The percentage of variation explained by treatments and blocking terms can be calculated from the ANOVA table.
- Sum of Squares (SS) for each source of variation can be found in the ANOVA table.
- Percentage of variation explained by a source = (SS for that source / Total SS) × 100
For example, to calculate the percentage of variation explained by treatments and blocks:
- SS_total = Sum of Squares Total
- SS_treatment = Sum of Squares for Treatment
- SS_block = Sum of Squares for Block
Percentage of variation explained by treatments = (SS_treatment / SS_total) × 100
Percentage of variation explained by blocks = (SS_block / SS_total) × 100
We are using R to subset the ANOVA results to calculate these percentages, but you can do this by hand from the ANOVA table using a calculator.

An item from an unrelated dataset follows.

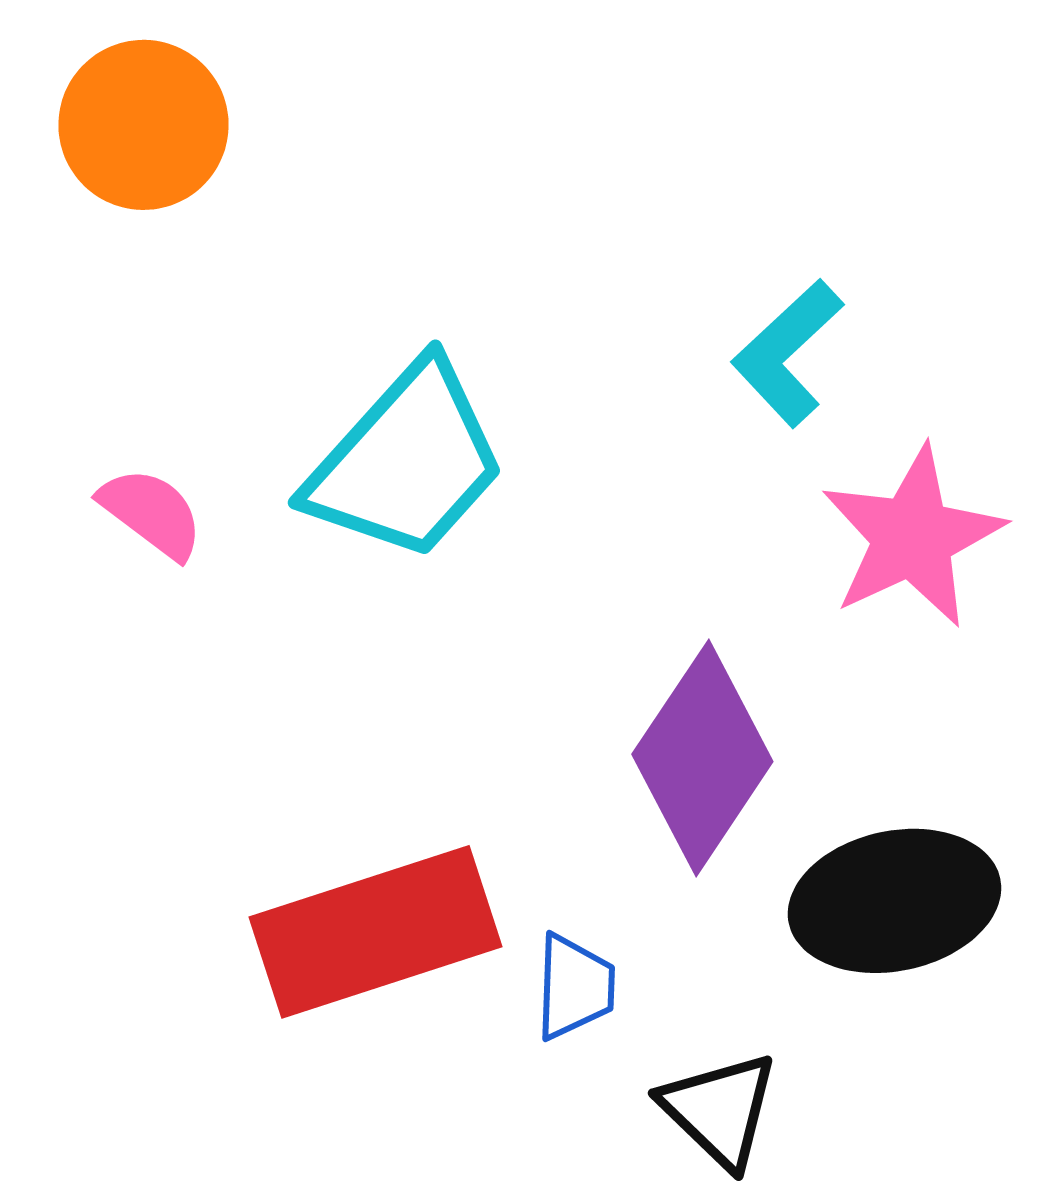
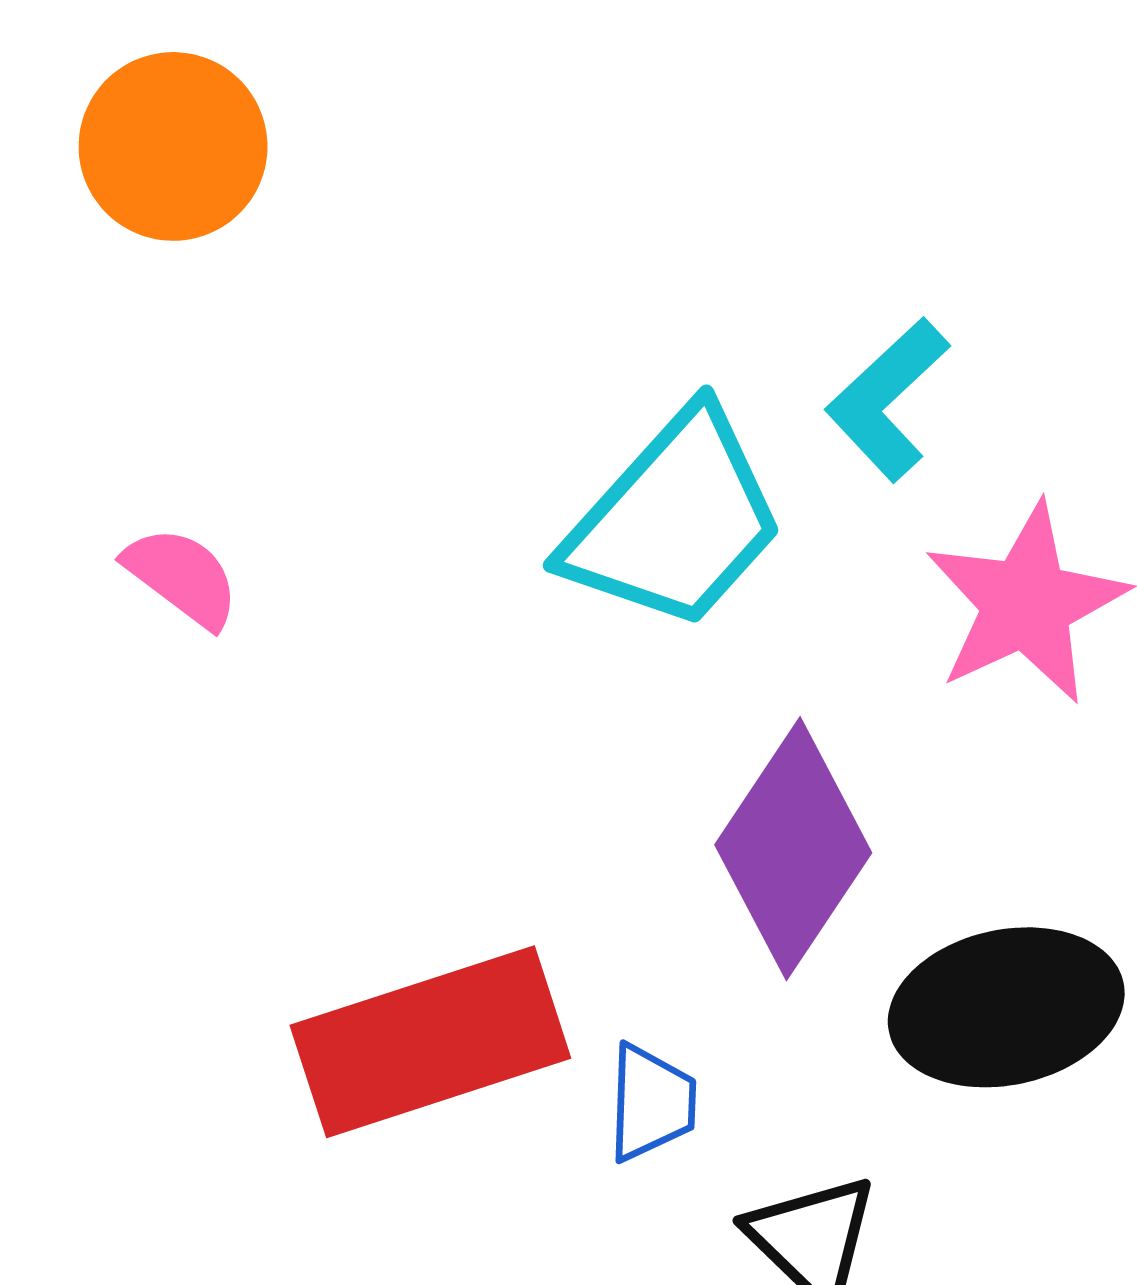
cyan trapezoid: (406, 462) -> (675, 520), moved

Try this and compare your answers to the results from the code below.
You will need to know how to read the ANOVA table and calculate the percentage variation explained by hand for your assessments.
anova_table <- summary(anova_result)[[1]]
ss_total <- sum(anova_table$`Sum Sq`)
ss_treatment <- anova_table$`Sum Sq`[2]
ss_block <- anova_table$`Sum Sq`[1]
percent_treatment <- (ss_treatment / ss_total) * 100
percent_block <- (ss_block / ss_total) * 100
cat("Percentage of variation explained by treatments:", round(percent_treatment, 1), "%\n")Percentage of variation explained by treatments: 3.4 %
Percentage of variation explained by blocks: 67.4 %
This information helps to understand the contribution of treatments and blocks to the overall variation in plant height.
You should now be able to write out an RCBD statistical model, fit it using aov() with a blocking term, interpret the output, and calculate the percentage of variation explained by treatments and blocks from the ANOVA table.
Wrap-up
In this tutorial, we covered key concepts in experimental design, including randomisation, experimental units vs sampling units, replication, and control of variation through CRD and RCBD. We also demonstrated how to analyse data from these designs using ANOVA in R.
Example exam questions
Define the terms “experimental unit” and “sampling unit”. Provide an example of each from a hypothetical agricultural experiment.
Explain the importance of randomisation in experimental design. How does randomisation help to reduce bias in an experiment?
Describe the key features of a Completely Randomised Design (CRD). When is it appropriate to use a CRD?
Describe the key features of a Randomised Complete Block Design (RCBD). When is it appropriate to use an RCBD?
Given an ANOVA table from an RCBD experiment, calculate the percentage of variation explained by treatments and blocks.